How to design a 64 x 64 bit array multiplier in Verilog?

I know how to design a 4x4 array multiplier , but if I follow the same logic , the coding becomes tedious.

4 x 4 - 16 partial products
64 x 64 - 4096 partial products.

Along with 8 full adders and 4 half adders, How many full adders and half adders do I need for 64 x 64 bit. How do I reduce the number of Partial products? Is there any simple way to solve this ?

Solution

Whenever tediously coding a repetitive pattern you should use a generate statement instead:

module array_multiplier(a, b, y);

parameter width = 8;
input [width-1:0] a, b;
output [width-1:0] y;

wire [width*width-1:0] partials;

genvar i;
assign partials[width-1 : 0] = a[0] ? b : 0;
generate for (i = 1; i < width; i = i+1) begin:gen
    assign partials[width*(i+1)-1 : width*i] = (a[i] ? b << i : 0) +
                                   partials[width*i-1 : width*(i-1)];
end endgenerate

assign y = partials[width*width-1 : width*(width-1)];

endmodule

I've verified this module using the following test-bench: http://svn.clifford.at/handicraft/2013/array_multiplier/array_multiplier_tb.v

EDIT:

As @Debian has asked for a pipelined version - here it is.

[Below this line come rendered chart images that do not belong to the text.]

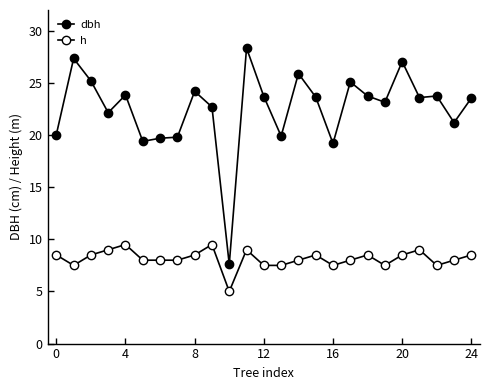

How many lines are shown in the chart?

2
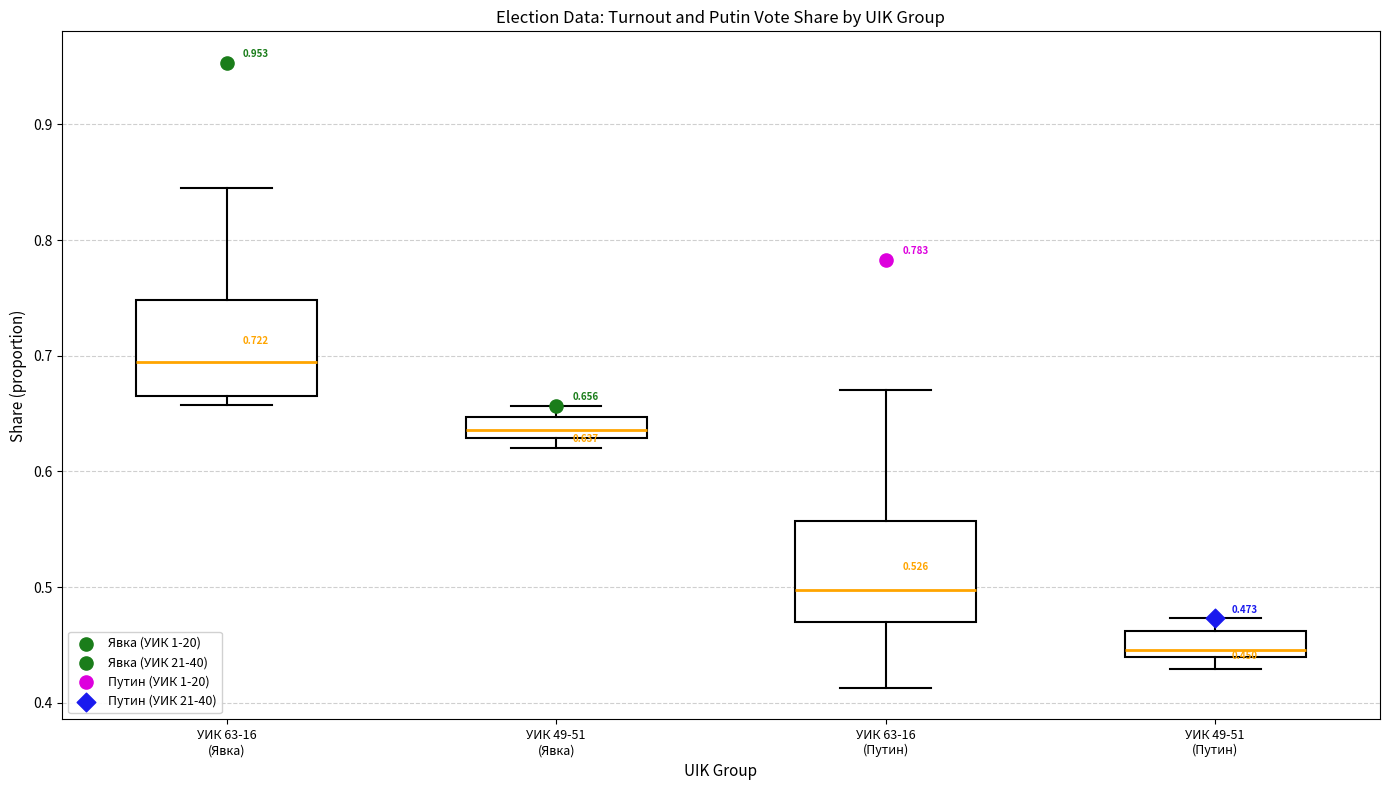

Which box's median line is the lowest?

УИК 49-51 (Путин)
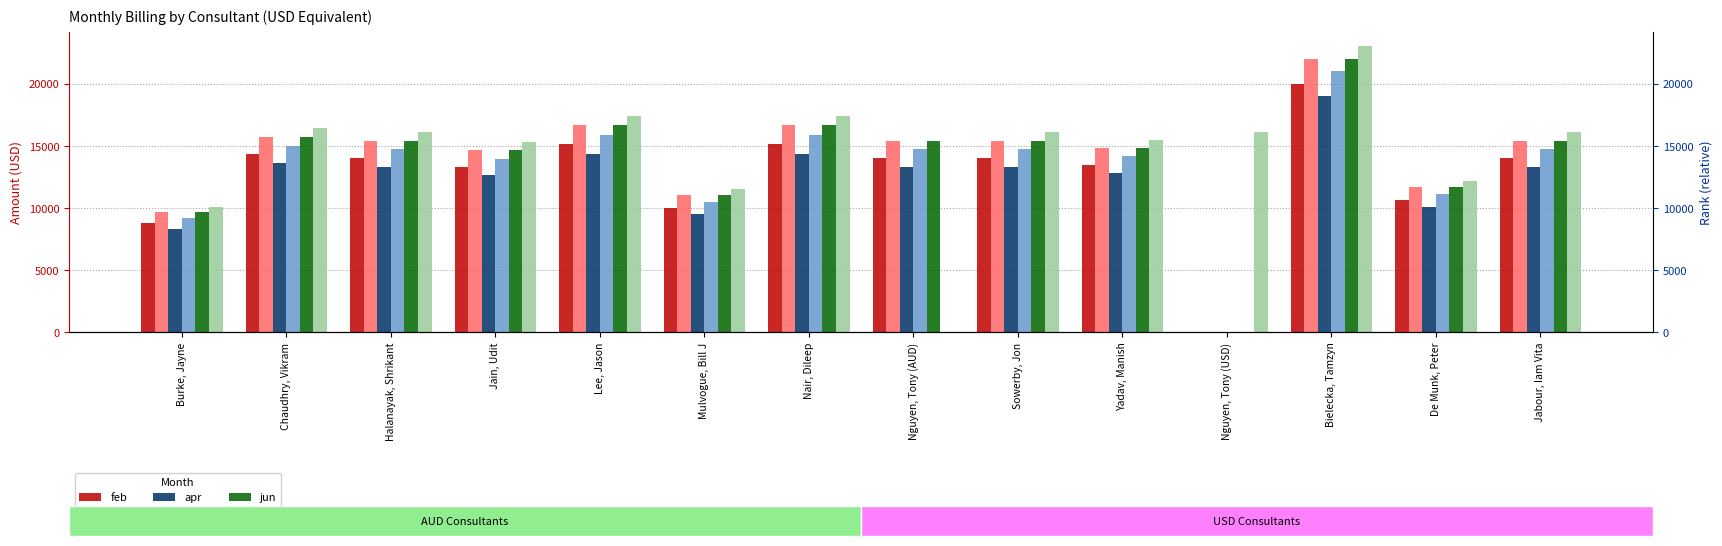

Which has a higher value, Jabour, Iam Vita or Burke, Jayne?

Jabour, Iam Vita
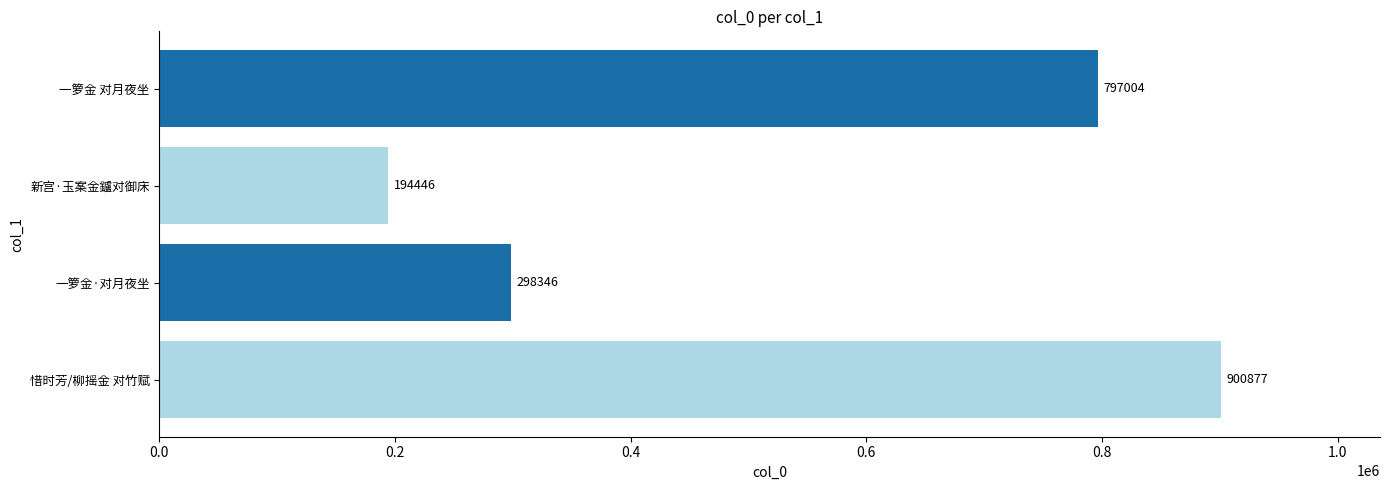

Rank the categories by value from lowest to highest.

新宫·玉案金鑪对御床, 一箩金·对月夜坐, 一箩金 对月夜坐, 惜时芳/柳摇金 对竹赋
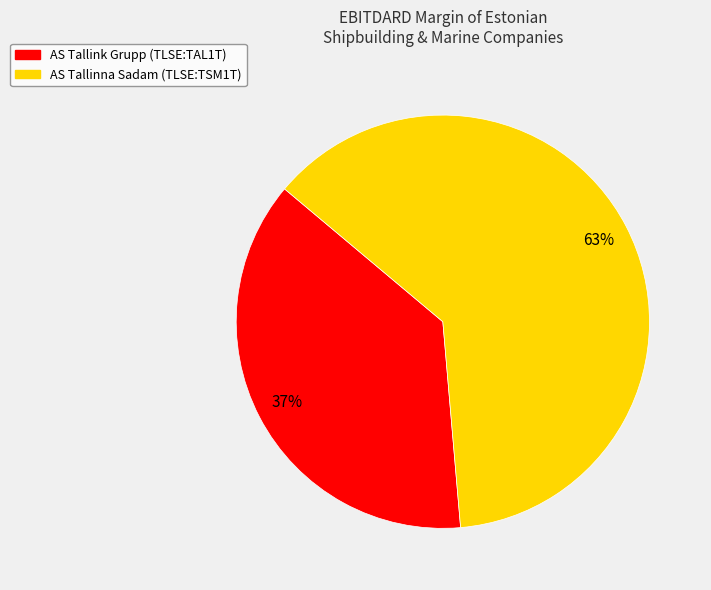

Rank the categories by value from lowest to highest.

AS Tallink Grupp (TLSE:TAL1T), AS Tallinna Sadam (TLSE:TSM1T)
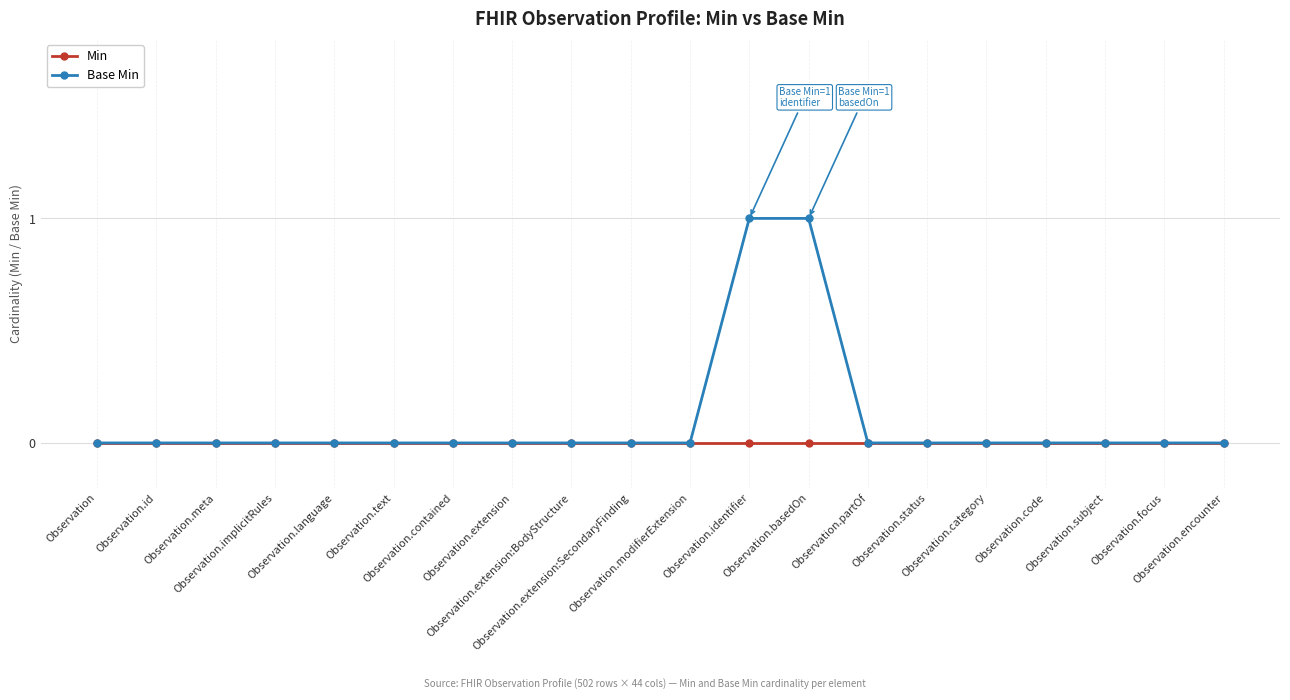

Which series has the largest total across all categories?

Base Min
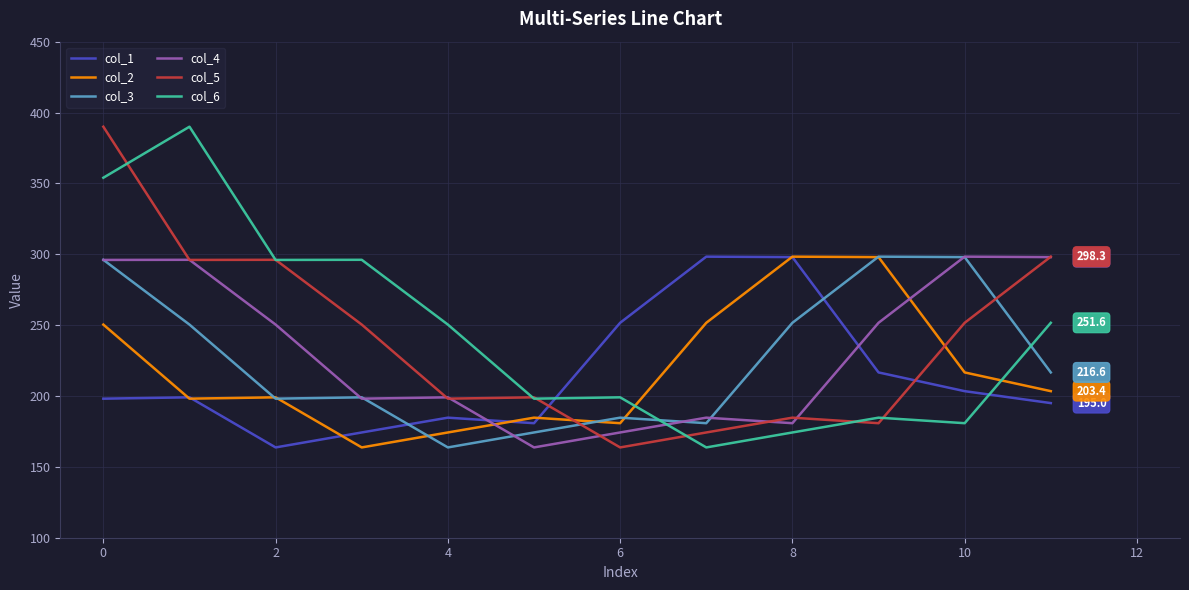

How many times do col_3 and col_6 cross each other?

2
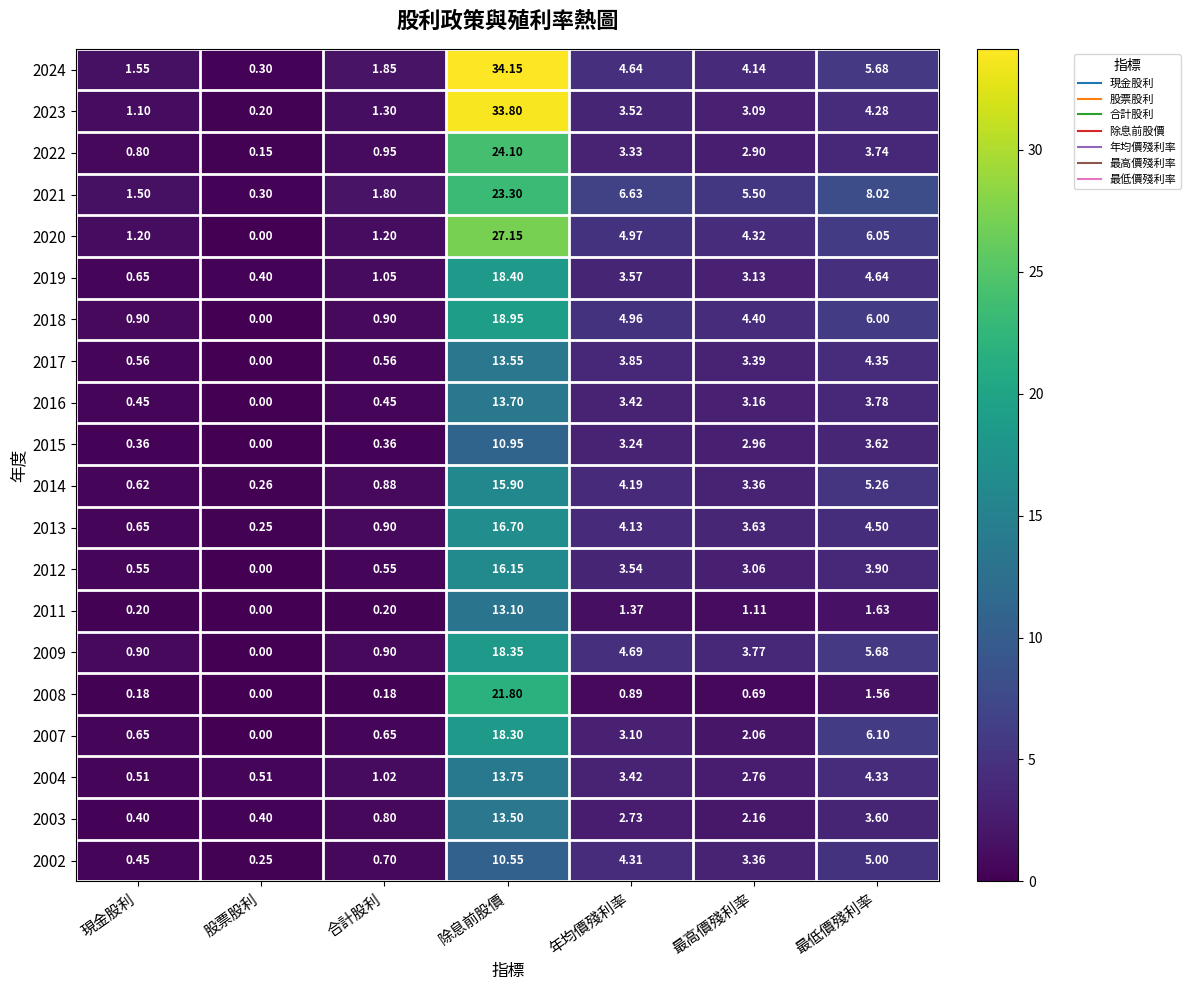

At which label does 2021 first exceed 5?

除息前股價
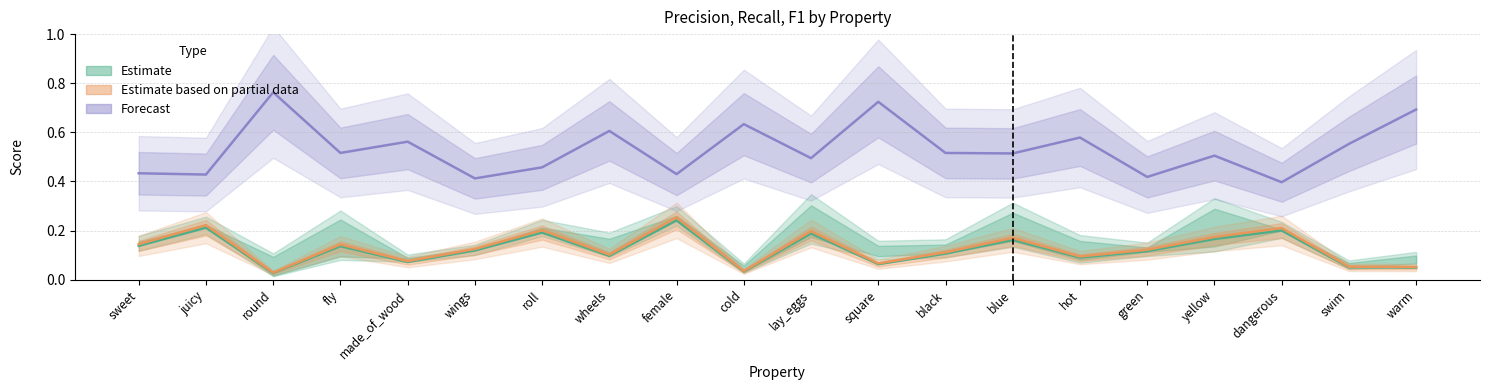

At how many categories does at least one series exceed 0?

20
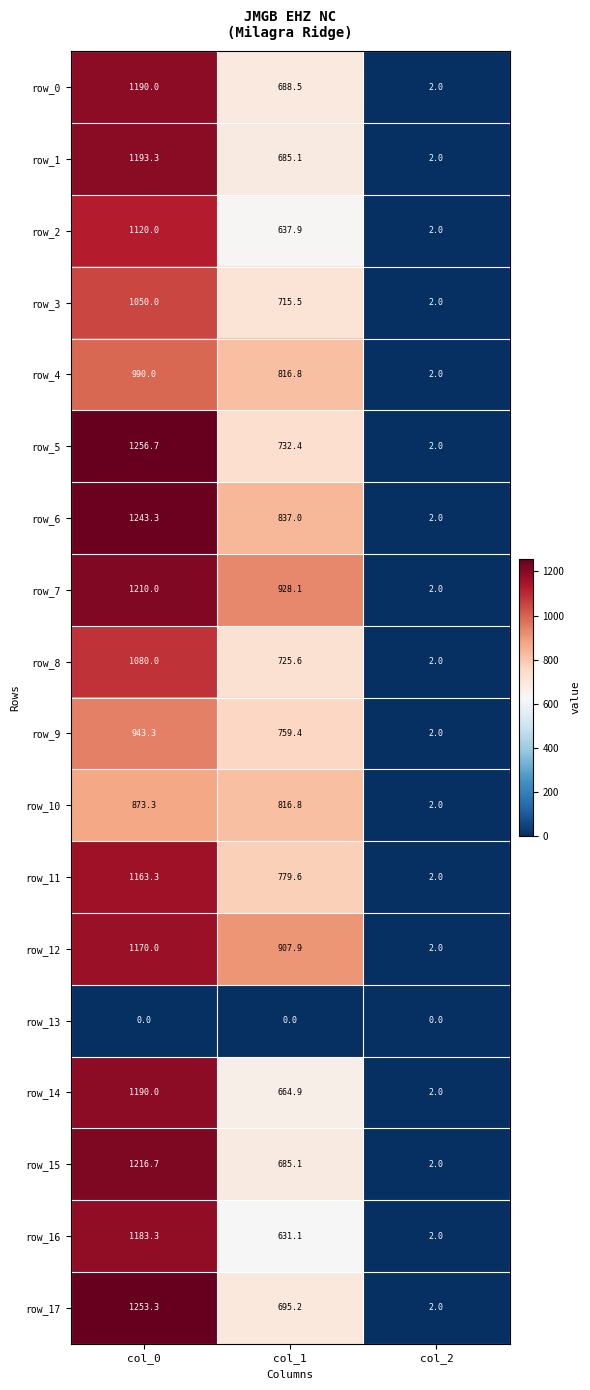

What is the average value of the row_7 series?

713.4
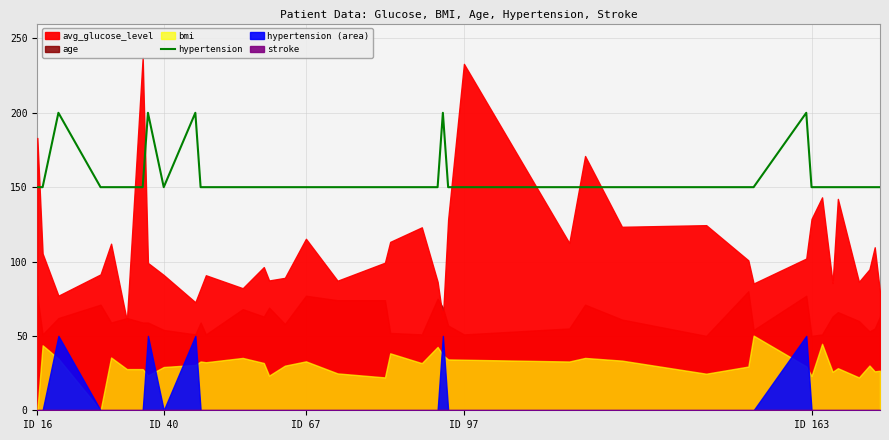

What is the highest value of the hypertension series?

200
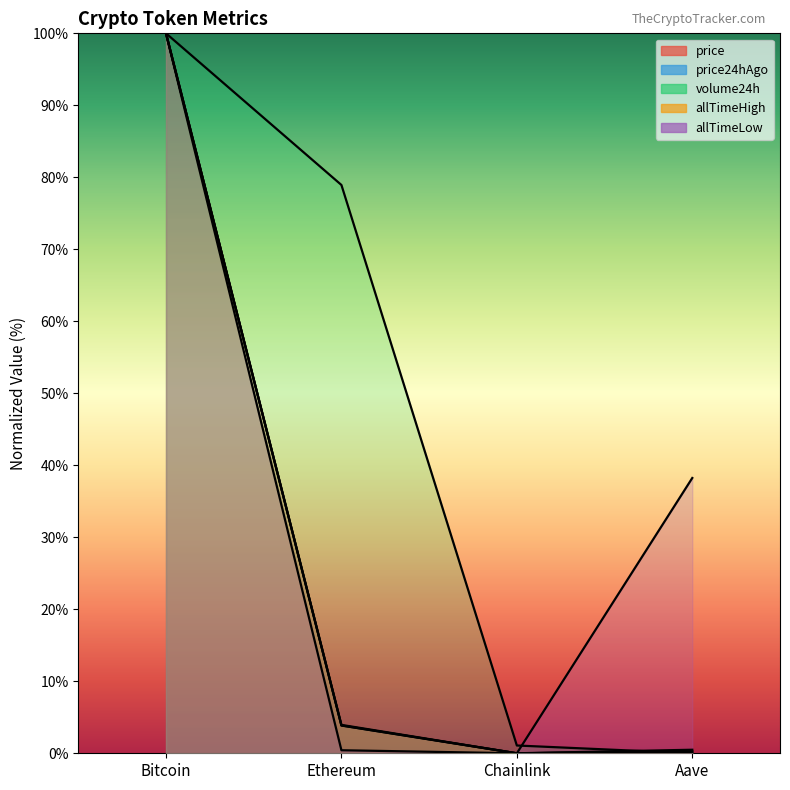

What is the total value across all series at Bitcoin?

500.0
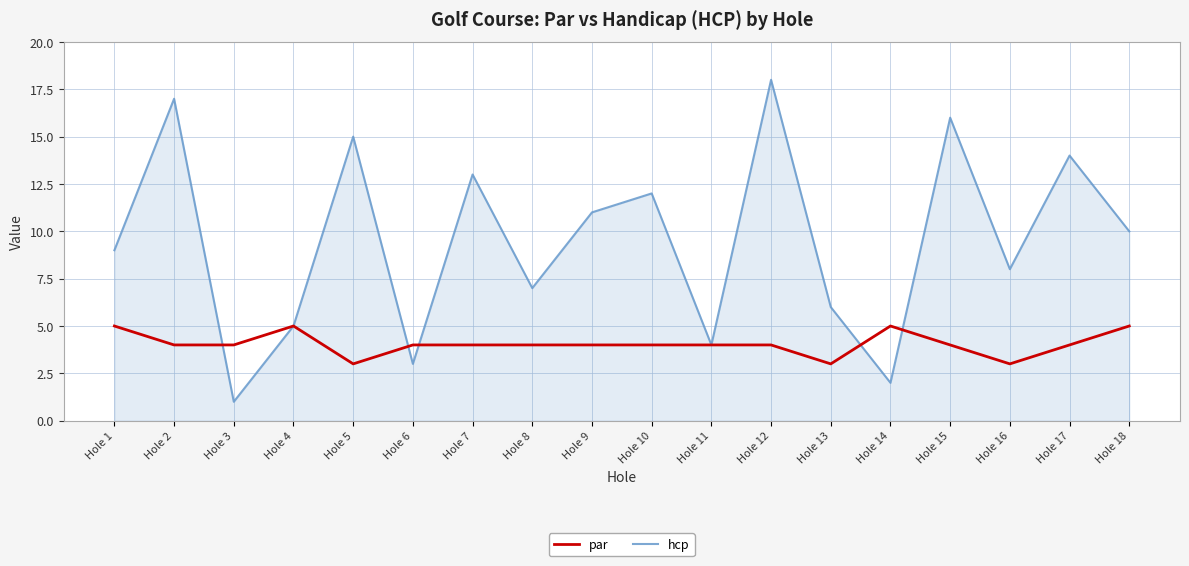

Where is the first local maximum for hcp?

Hole 2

This time using a for loop in an always-region for the array part.

module array_multiplier_pipeline(clk, a, b, y);

parameter width = 8;

input clk;
input [width-1:0] a, b;
output [width-1:0] y;

reg [width-1:0] a_pipeline [0:width-2];
reg [width-1:0] b_pipeline [0:width-2];
reg [width-1:0] partials [0:width-1];
integer i;

always @(posedge clk) begin
    a_pipeline[0] <= a;
    b_pipeline[0] <= b;
    for (i = 1; i < width-1; i = i+1) begin
        a_pipeline[i] <= a_pipeline[i-1];
        b_pipeline[i] <= b_pipeline[i-1];
    end

    partials[0] <= a[0] ? b : 0;
    for (i = 1; i < width; i = i+1)
        partials[i] <= (a_pipeline[i-1][i] ? b_pipeline[i-1] << i : 0) +
                partials[i-1];
end

assign y = partials[width-1];

endmodule

Note that with many synthesis tools it's also possible to just add (width) register stages after the non-pipelined adder and let the tools register balancing pass do the pipelining.